**** Provided records

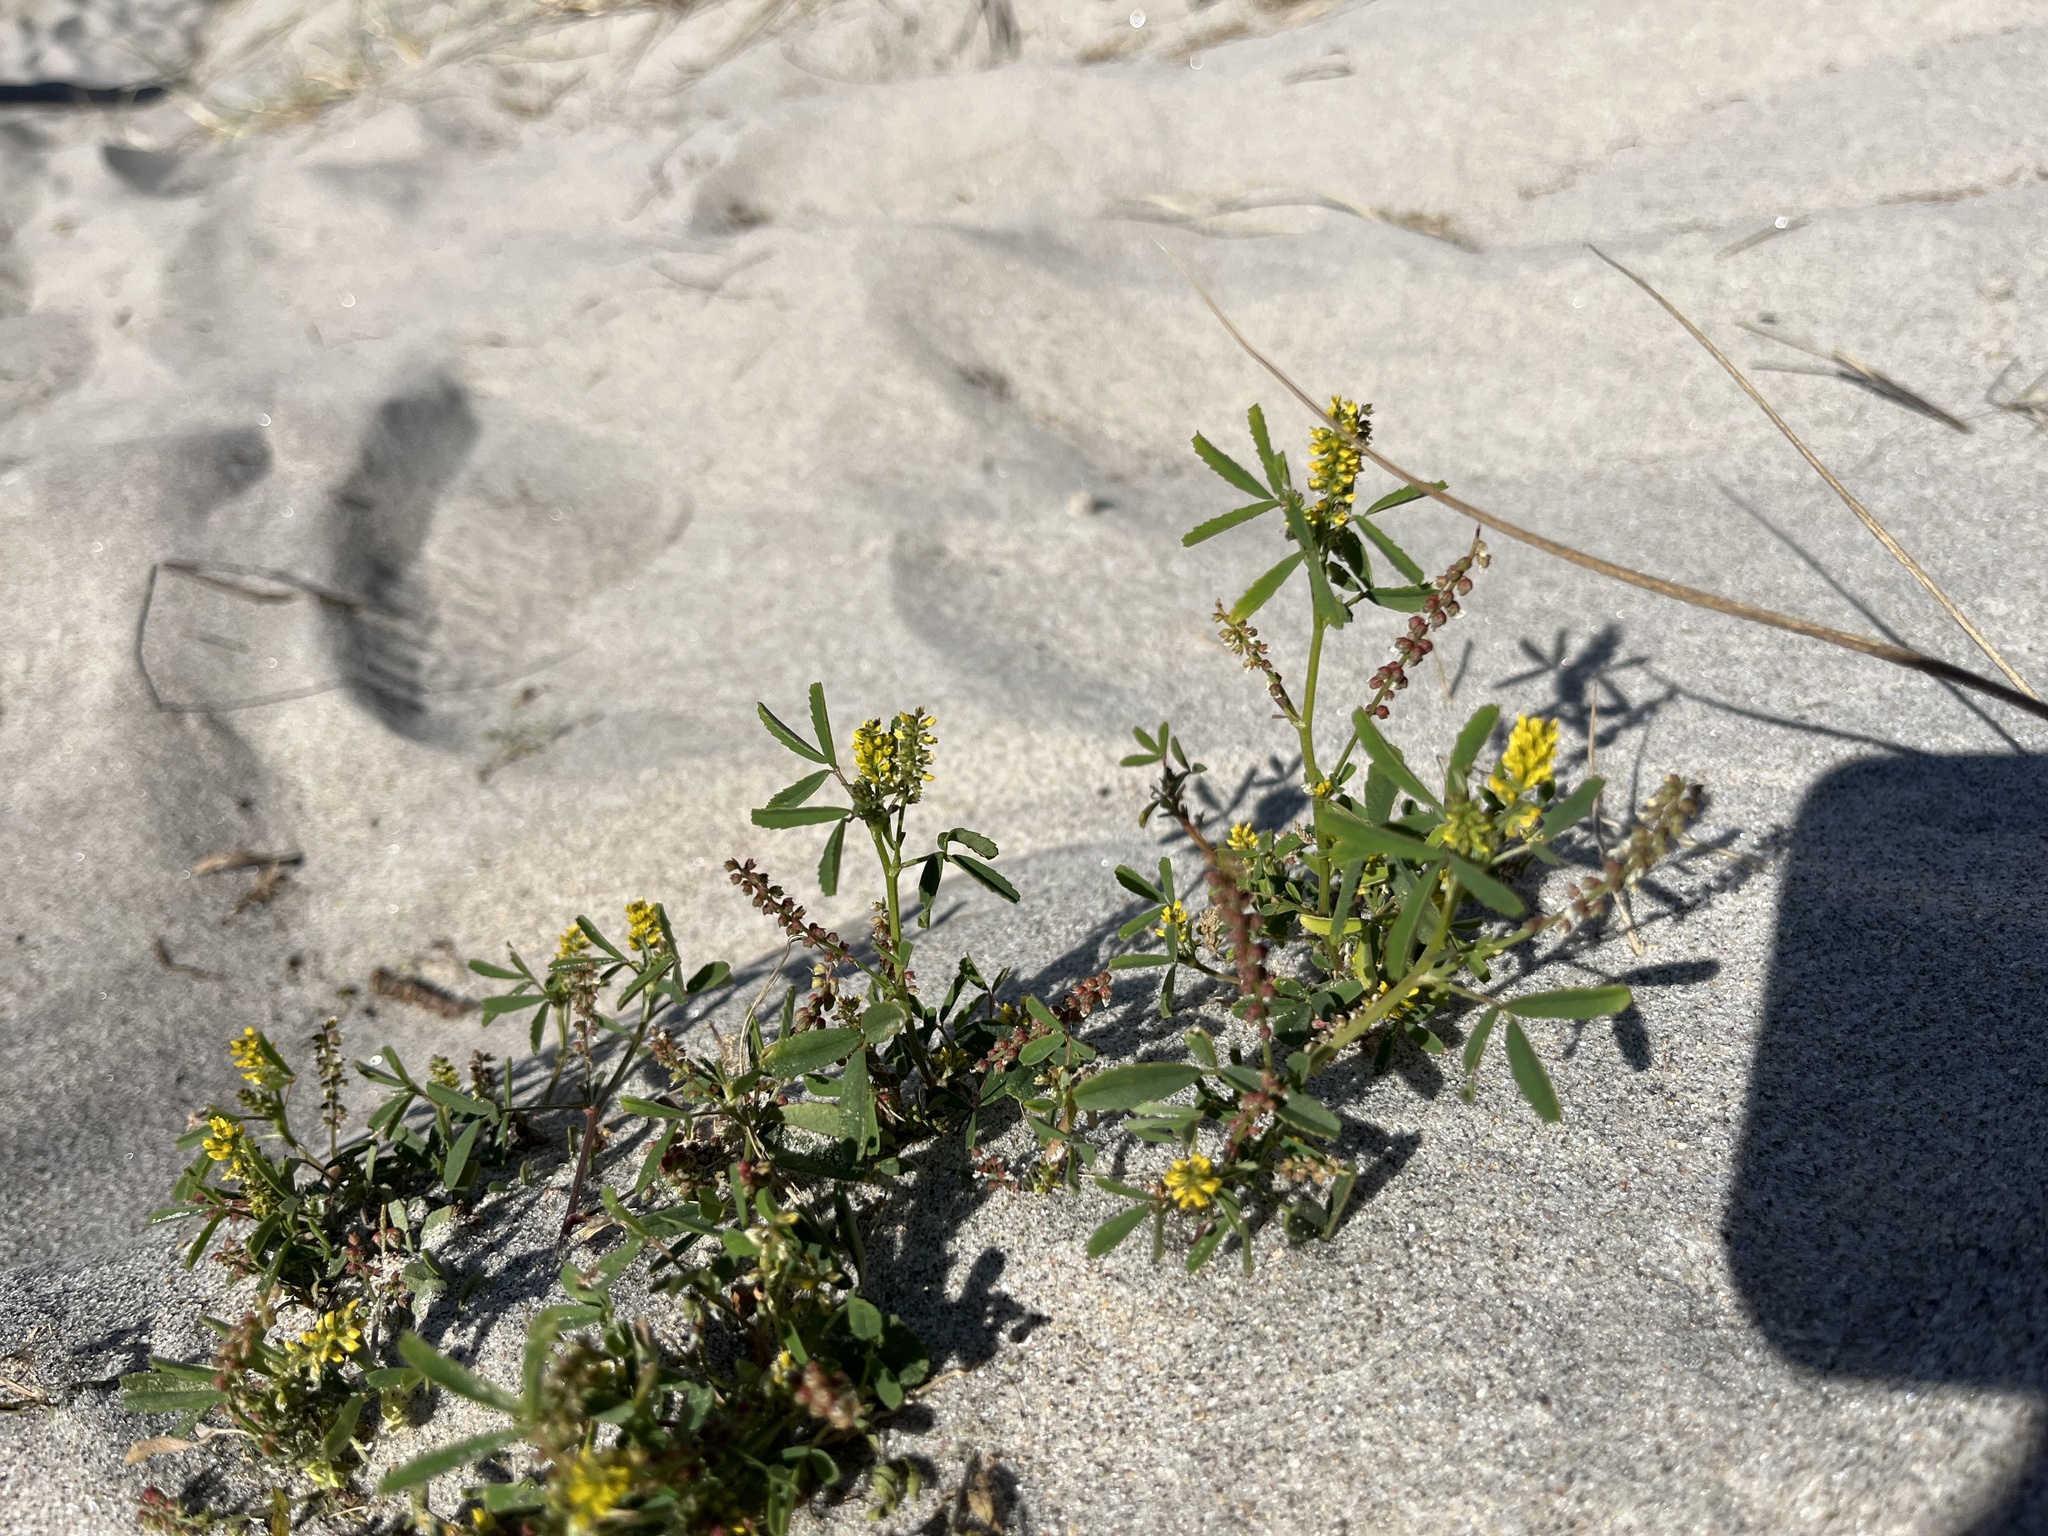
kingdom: Plantae
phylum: Tracheophyta
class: Magnoliopsida
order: Fabales
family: Fabaceae
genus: Melilotus
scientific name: Melilotus indicus
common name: Small melilot
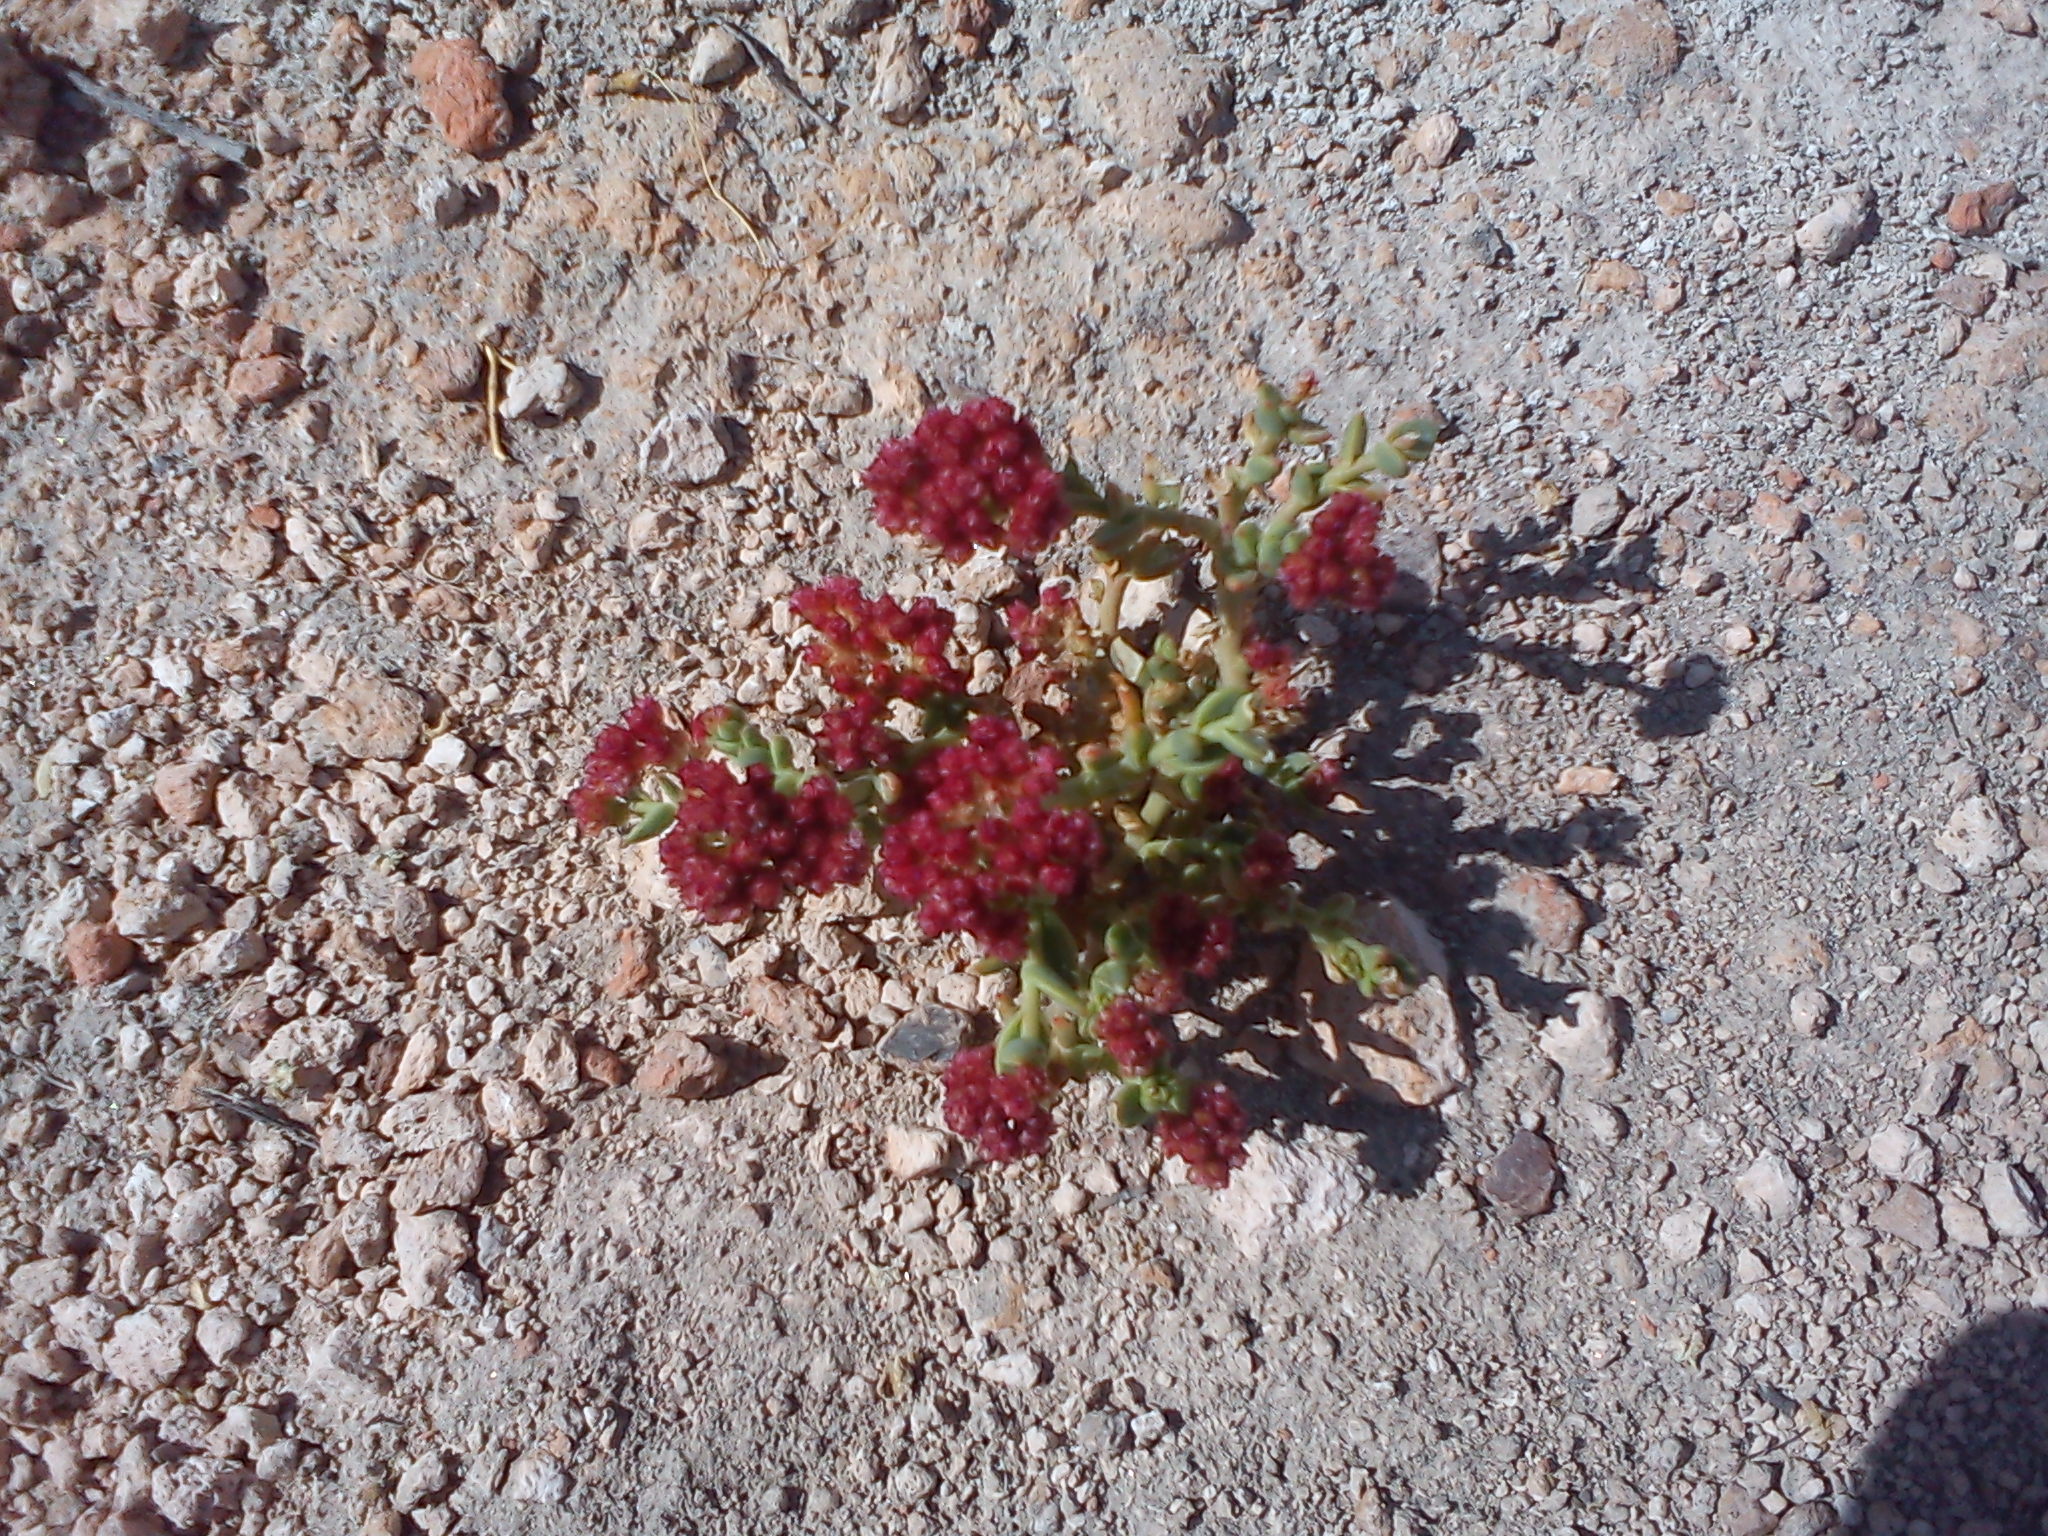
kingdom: Plantae
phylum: Tracheophyta
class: Magnoliopsida
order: Caryophyllales
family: Montiaceae
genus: Philippiamra
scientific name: Philippiamra celosioides
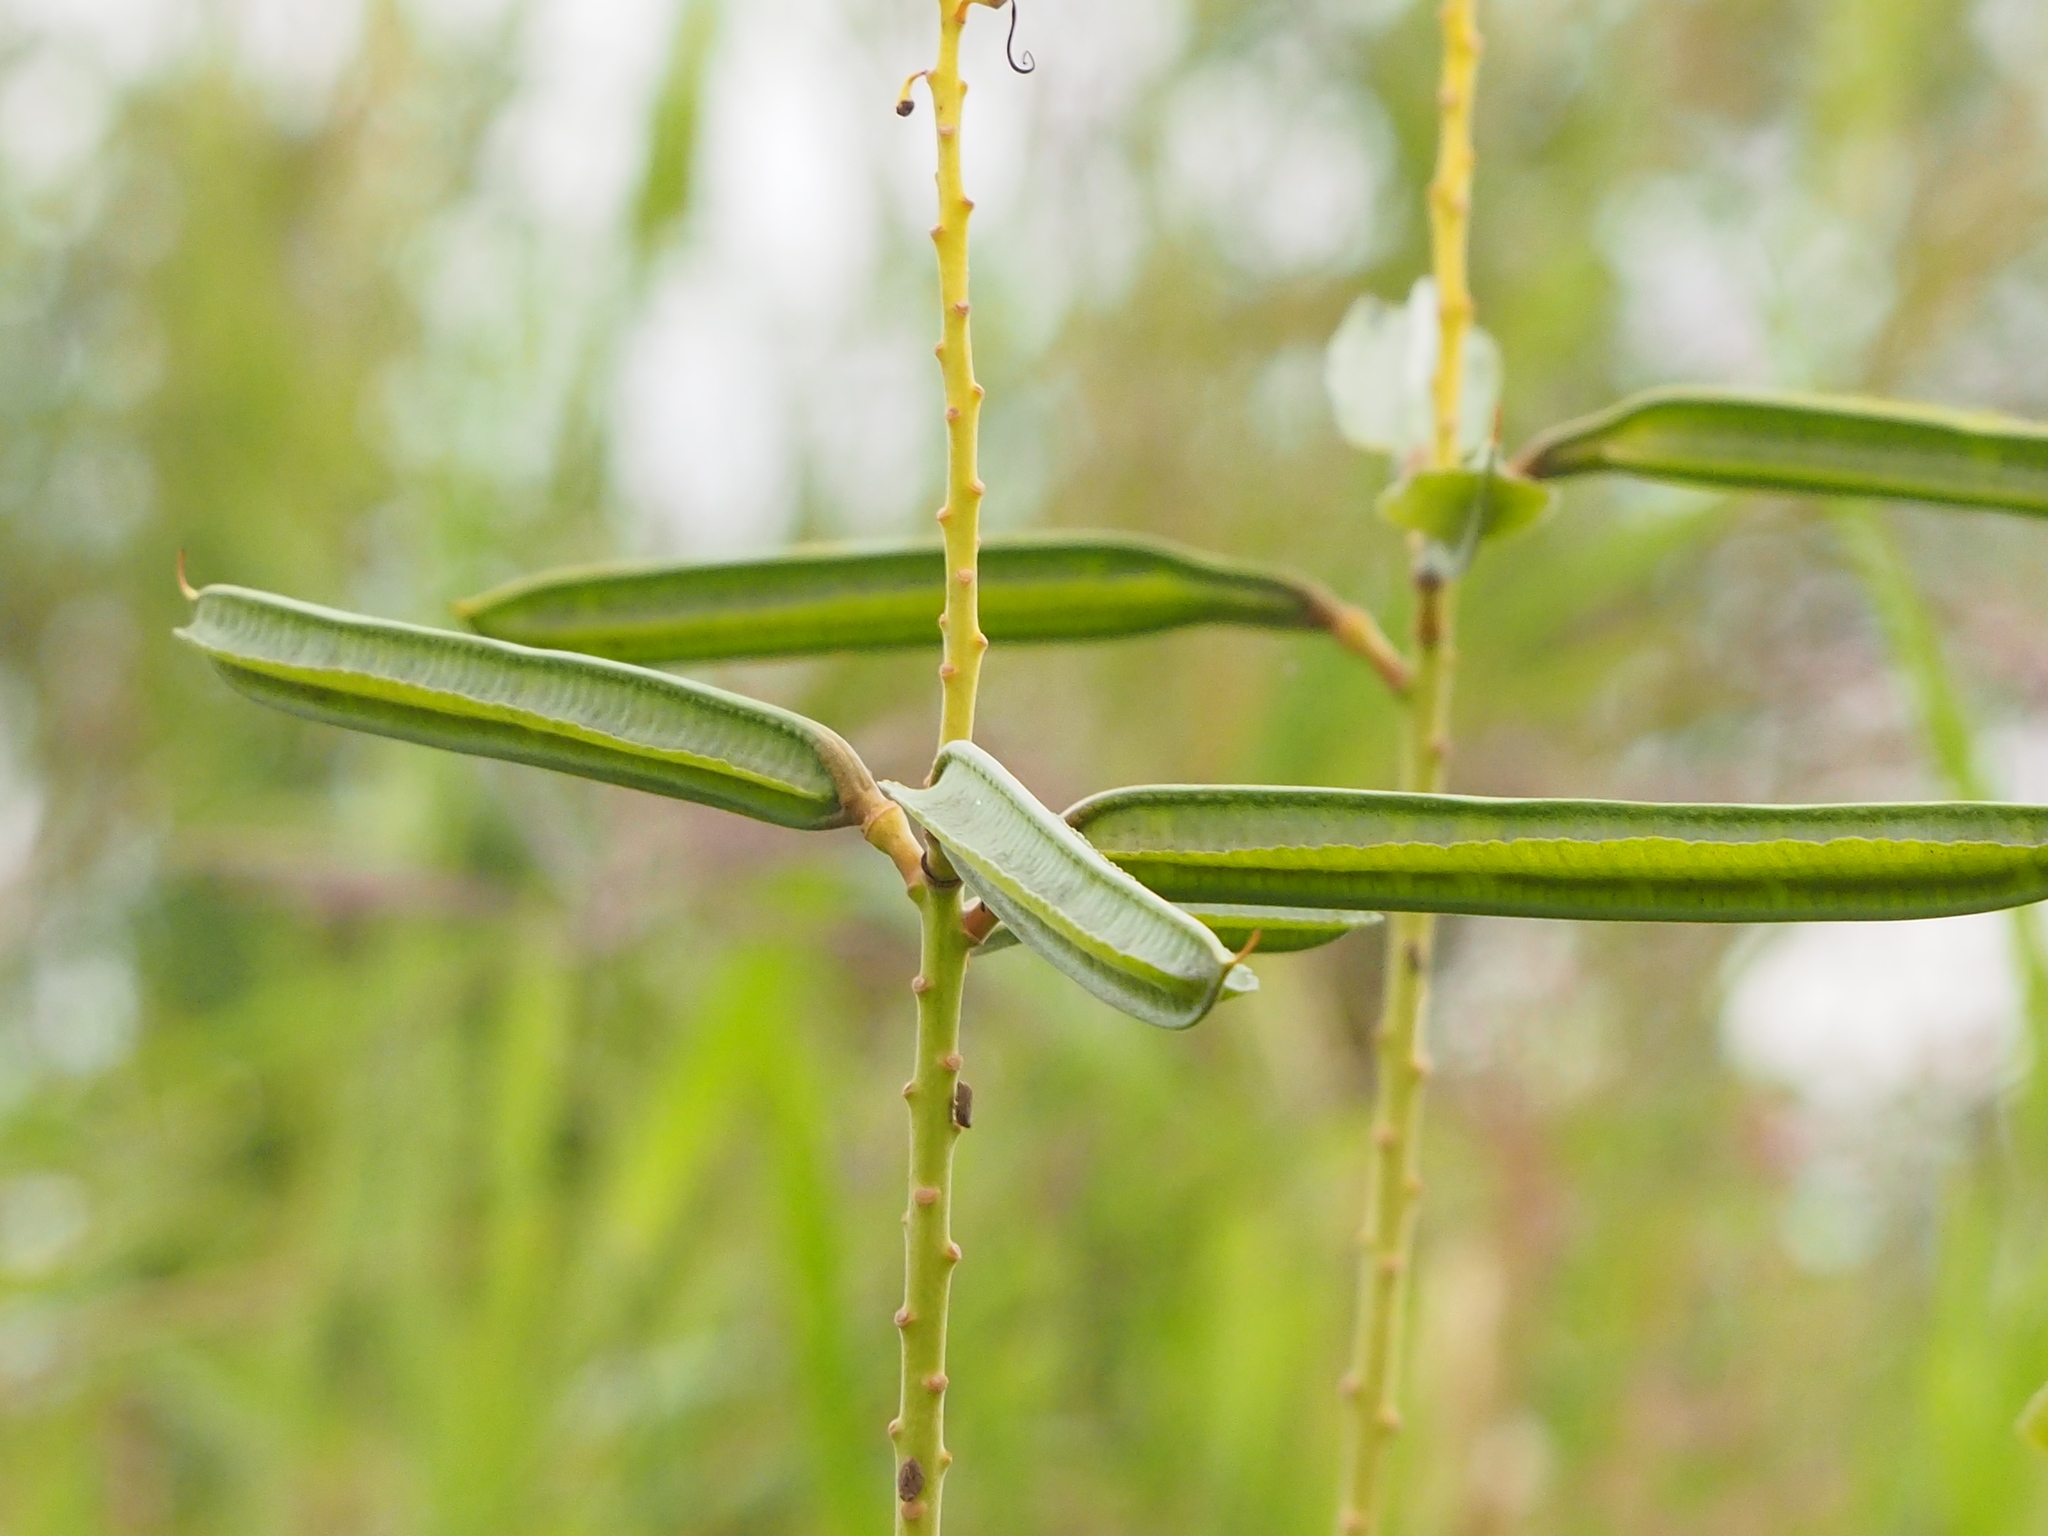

********

### The task
Render the text lines of all the items above as one numbered list, omitting blank lines and leaving the pictures out.

### Exercise result
1. kingdom: Plantae
2. phylum: Tracheophyta
3. class: Magnoliopsida
4. order: Fabales
5. family: Fabaceae
6. genus: Melilotus
7. scientific name: Melilotus indicus
8. common name: Small melilot
9. kingdom: Plantae
10. phylum: Tracheophyta
11. class: Magnoliopsida
12. order: Caryophyllales
13. family: Montiaceae
14. genus: Philippiamra
15. scientific name: Philippiamra celosioides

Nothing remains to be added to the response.